USING THE INFORMATION:
(a) Translate this sentence from the tripod forum thread into Spanish: "Shopping for a tripod is a balance between stability, weight and price."
(b) Output the part of the tripod forum thread from "Also, when it" to "heavy wooden tripod.", copied character for character.

SELECTED TEXT:
▼▼▼

# Pro quality tripods for my Canon 40D camera



## photogizmo (Mar 10, 2008)

I am not familiar about tripods. Bought one a few years ago and got ripped off. The tripod legs on full extent wasn't even levelled,
neither was it when you decide to mount the camera and place it at 90 degree angles using the head. It was cheap build quality that reflects the price. It was alot of work using it at the angles you want to take the photos at.

I would like to get the most value out of my tripod. A tripod thats nicely priced, that is quality and well built and can be used by professionals.

Im not, but it will give me reasons to become one ; )


----------



## GeordieBoy (Mar 10, 2008)

I have a Manfrotto 190XPROB with a Manfrotto Ballhead 486 RC2
Really solid but not too heavy.
HTH
Tom


----------



## Alex_B (Mar 10, 2008)

Always depends on what lenses you want to use it with, and how mobile you want to be with it .... Manfrotto, Gitzo, even Giottos make some good tripods and heads.


Also, when it is mainly for studio work, or at least fixed location (e.g. you can drive it there by car), then you might also consider a heavy wooden tripod.


----------



## usayit (Mar 10, 2008)

I prefer Gitzo (expensive) or Manfrotto/Bogen (wide range of cost)... both make quality products.  Shopping for a tripod is a balance between stability, weight and price.  The more stable generally equates to a heavier tripod.  Lightweight AND stability usually equate to an expensive price tag.   

Start out by taking your camera and your heaviest lens and determine the total weight.  No matter what tripod/head combo you select make sure it is rated for that weight (and then some).  

BogenImaging.com owns both Gitzo and Manfrotto product lines.  Go to their website and look through their catalog with specifications listed.  IMO, don't be afraid to go used either.... these tripods don't have much to break and are very durable.. 

The individual product lines also have their own website with a very convenient "tripod configurator" that helps you find a nice balance between weight of tripod, load rating, height, etc...

http://www.gitzo.com
http://www.manfrotto.com


People have also recommended Giottos but the one experience I had with them resulted in a broken "neck" of a Giottos M1000 ball head that resulted in my camera taking a fall.


----------



## rjackjames (Mar 11, 2008)

The 055PROB is a great tripod. I have own one and it great....I cant wait to use it when I get my vacation time.


----------

▲▲▲

DATASET ENTRIES:
▼▼▼

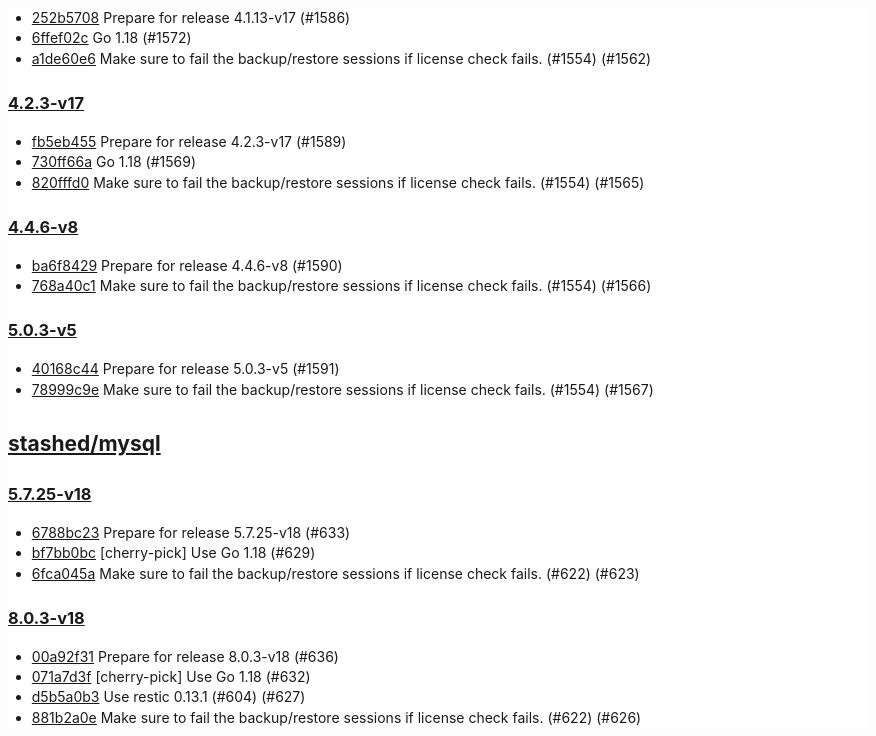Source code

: - [252b5708](https://github.com/stashed/mongodb/commit/252b5708) Prepare for release 4.1.13-v17 (#1586)
- [6ffef02c](https://github.com/stashed/mongodb/commit/6ffef02c) Go 1.18 (#1572)
- [a1de60e6](https://github.com/stashed/mongodb/commit/a1de60e6) Make sure to fail the backup/restore sessions if license check fails. (#1554) (#1562)


### [4.2.3-v17](https://github.com/stashed/mongodb/releases/tag/4.2.3-v17)

- [fb5eb455](https://github.com/stashed/mongodb/commit/fb5eb455) Prepare for release 4.2.3-v17 (#1589)
- [730ff66a](https://github.com/stashed/mongodb/commit/730ff66a) Go 1.18 (#1569)
- [820fffd0](https://github.com/stashed/mongodb/commit/820fffd0) Make sure to fail the backup/restore sessions if license check fails. (#1554) (#1565)


### [4.4.6-v8](https://github.com/stashed/mongodb/releases/tag/4.4.6-v8)

- [ba6f8429](https://github.com/stashed/mongodb/commit/ba6f8429) Prepare for release 4.4.6-v8 (#1590)
- [768a40c1](https://github.com/stashed/mongodb/commit/768a40c1) Make sure to fail the backup/restore sessions if license check fails. (#1554) (#1566)


### [5.0.3-v5](https://github.com/stashed/mongodb/releases/tag/5.0.3-v5)

- [40168c44](https://github.com/stashed/mongodb/commit/40168c44) Prepare for release 5.0.3-v5 (#1591)
- [78999c9e](https://github.com/stashed/mongodb/commit/78999c9e) Make sure to fail the backup/restore sessions if license check fails. (#1554) (#1567)



## [stashed/mysql](https://github.com/stashed/mysql)

### [5.7.25-v18](https://github.com/stashed/mysql/releases/tag/5.7.25-v18)

- [6788bc23](https://github.com/stashed/mysql/commit/6788bc23) Prepare for release 5.7.25-v18 (#633)
- [bf7bb0bc](https://github.com/stashed/mysql/commit/bf7bb0bc) [cherry-pick] Use Go 1.18 (#629)
- [6fca045a](https://github.com/stashed/mysql/commit/6fca045a) Make sure to fail the backup/restore sessions if license check fails. (#622) (#623)


### [8.0.3-v18](https://github.com/stashed/mysql/releases/tag/8.0.3-v18)

- [00a92f31](https://github.com/stashed/mysql/commit/00a92f31) Prepare for release 8.0.3-v18 (#636)
- [071a7d3f](https://github.com/stashed/mysql/commit/071a7d3f) [cherry-pick] Use Go 1.18 (#632)
- [d5b5a0b3](https://github.com/stashed/mysql/commit/d5b5a0b3) Use restic 0.13.1 (#604) (#627)
- [881b2a0e](https://github.com/stashed/mysql/commit/881b2a0e) Make sure to fail the backup/restore sessions if license check fails. (#622) (#626)
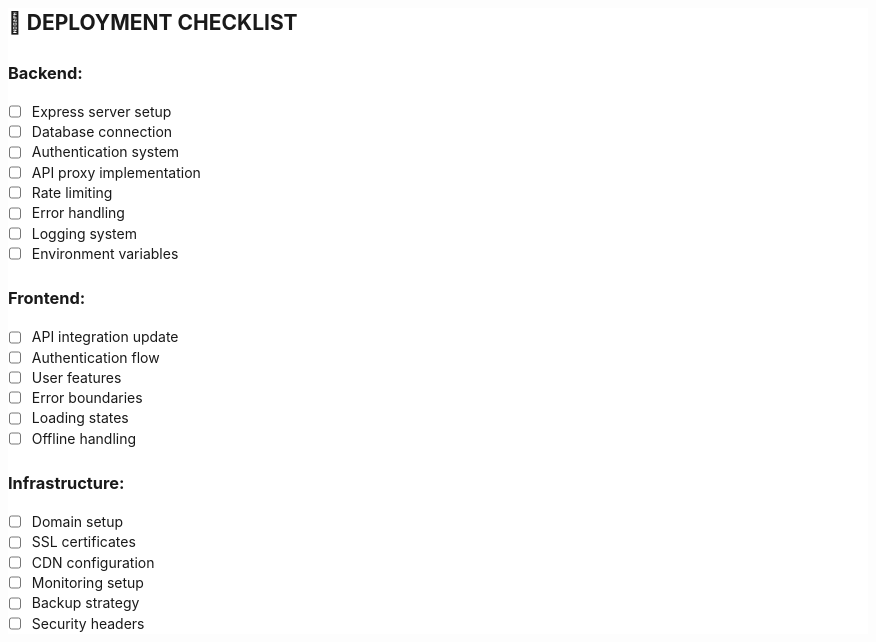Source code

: ## 🚀 **DEPLOYMENT CHECKLIST**

### **Backend:**
- [ ] Express server setup
- [ ] Database connection
- [ ] Authentication system
- [ ] API proxy implementation
- [ ] Rate limiting
- [ ] Error handling
- [ ] Logging system
- [ ] Environment variables

### **Frontend:**
- [ ] API integration update
- [ ] Authentication flow
- [ ] User features
- [ ] Error boundaries
- [ ] Loading states
- [ ] Offline handling

### **Infrastructure:**
- [ ] Domain setup
- [ ] SSL certificates
- [ ] CDN configuration
- [ ] Monitoring setup
- [ ] Backup strategy
- [ ] Security headers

▲▲▲

OUTPUTS IN ORDER:
(a) Comprar un trípode es un equilibrio entre estabilidad, peso y precio.

(b)
Also, when it is mainly for studio work, or at least fixed location (e.g. you can drive it there by car), then you might also consider a heavy wooden tripod.